Le Liban est à nouveau plongé dans le chaos. Mais la situation du pays, avant même ce retour de haute conflictualité dans sa partie sud, ne s’est jamais restabilisée depuis l’explosion en août 2020 de 2 750 tonnes de produits chimiques entreposées dans le port de Beyrouth, ravageant une partie de la ville et faisant plus de 200 morts. Symbole s’il était nécessaire de la décadence et de la corruption des élites ayant sciemment laissé rôtir au soleil pendant six ans cette bombe à retardement, l’évènement et ses effets ouvrent le making-of du film, alors en préproduction, Costa Brava, Lebanon de Mounia Akl.
Est-il encore seulement envisageable de le tourner après pareil traumatisme ? La production, la cinéaste, l’équipe des comédiens et les techniciens décident de s’accrocher au projet. Le film montre alors l’invraisemblable course d’obstacles que va représenter la mise en boîte du long métrage qui traite par ailleurs directement de la question d’un pays au bord du gouffre. On est en plein Covid, les financements fondent avec la dévalorisation de la monnaie, l’électricité est coupée, le comédien principal, le Palestinien Saleh Bakri est retenu à l’aéroport en proie aux vérifications tatillonnes des autorités, la forêt brûle à l’orée du décor…
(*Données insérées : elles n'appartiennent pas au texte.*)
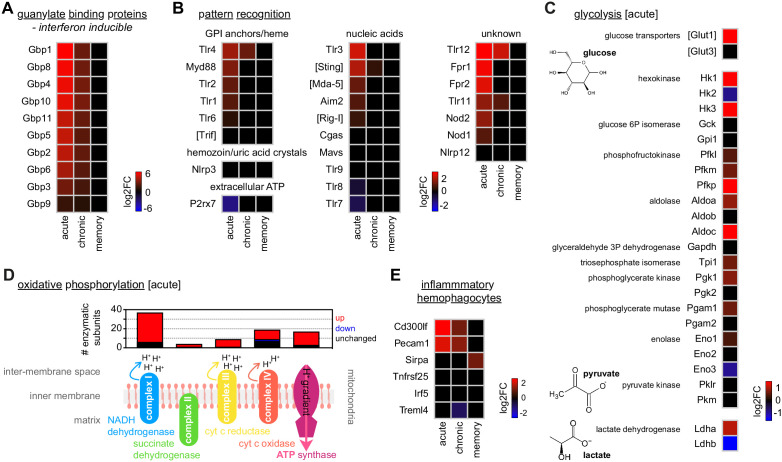
Monocytes upregulate glycolysis and oxidative phosphorylation as they differentiate into inflammatory macrophages.(A and B) RNA sequencing of spleen monocytes flow-sorted from AJ-infected mice (7 and 40 days p.i.for acute and chronic, respectively) and once-infected mice (memory, 70 days p.i.). Shown is the log2 fold change (FC) of (A) interferon-inducible guanylate binding proteins and (B) pattern recognition receptors (PRR). At each time point, log2FC is shown relative to uninfected controls. If parasite- or host-derived ligands have been identified for PRR in malaria these ligands are labelled. (C) Log2FC of the major glucose transporters and glycolytic enzymes in spleen monocytes flow-sorted from AJ-infected mice (acute, 7 days p.i.) – data are shown relative to uninfected controls. Note that under anaerobic conditions pyruvate can be further converted to lactate by lactate dehydrogenase, which is also shown. (D) Transcriptional regulation of oxidative phosphorylation in spleen monocytes flow-sorted from AJ-infected mice (acute, 7 days p.i.). Data show the number of enzymatic subunits that are transcriptionally up- or downregulated compared to uninfected controls (padj <0.01, >1.5-fold change) – all subunits that are required to form complex I to IV in the electron transport chain and ATP synthase are shown. (E) Log2FC of signature genes used to predict monocyte differentiation into inflammatory hemophagocytes; data are shown relative to uninfected controls. At each time point in (A–E), n = 5–6 for infected mice and n = 6–7 for uninfected controls. Square brackets indicate that common gene names were used.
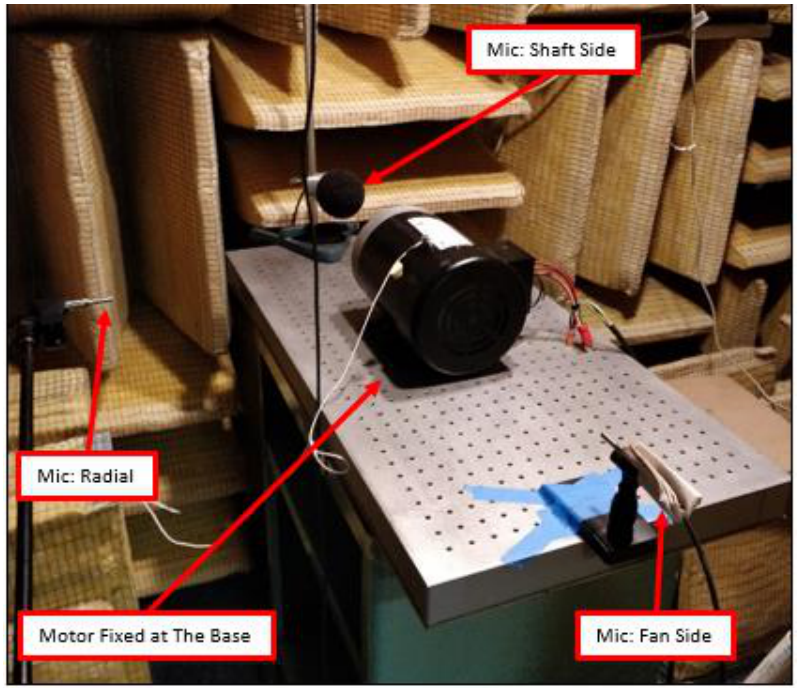
Figure 2. Acoustic measurement setup in the semi-anechoic chamber.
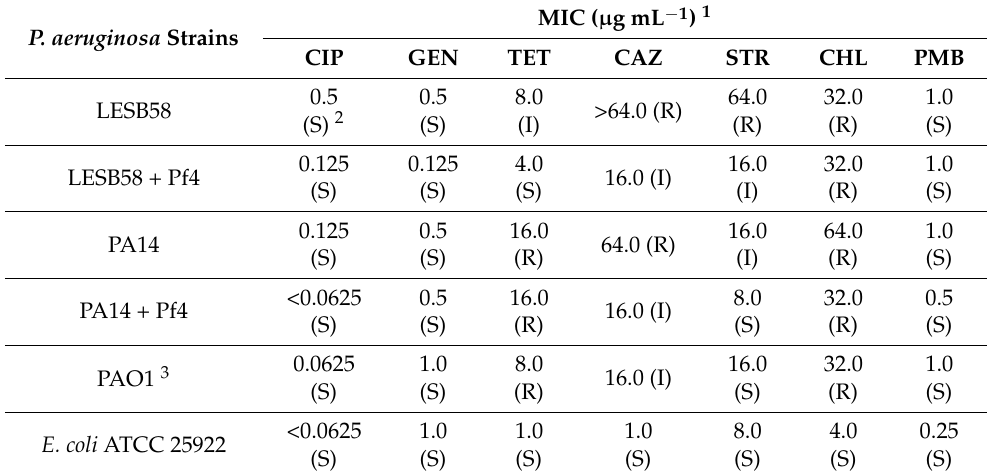
Table 1. MIC of antibiotics for uninfected and Pf4-infected P. aeruginosa strains. P. aeruginosa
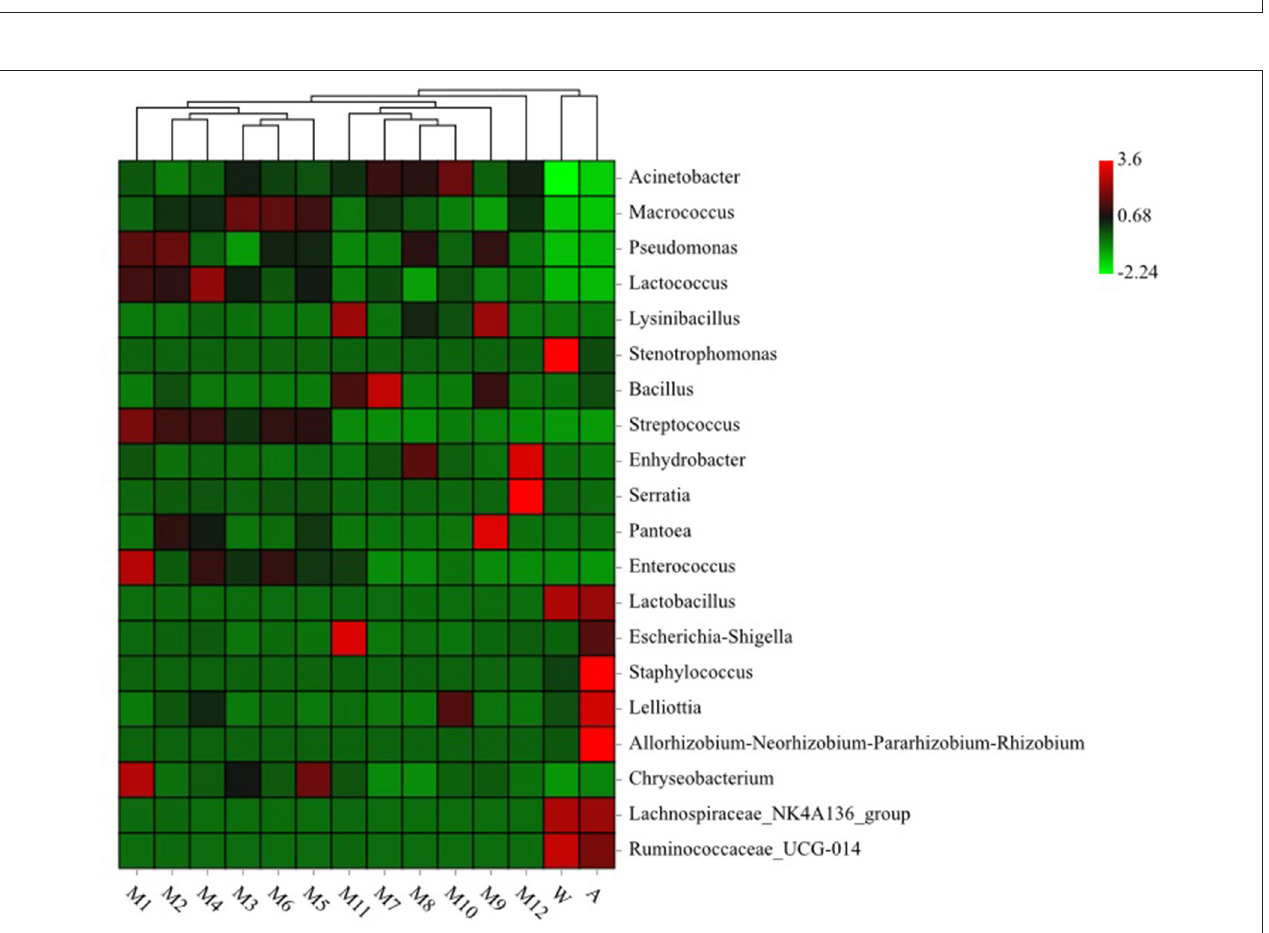
Frontiers in Nutrition |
A travers l’expérience concrète pleine de soucis pratiques mais aussi étrangement déphasée du tournage, Cyril Aris montre les prouesses d’un collectif surmotivé au cœur d’une gabegie nationale absolument démotivante. Le film terminé sera montré à la Mostra de Venise et il est sorti en France à l’été 2022. Mounia Akl, pour sa part, a fini par quitter le pays pour s’installer à New York.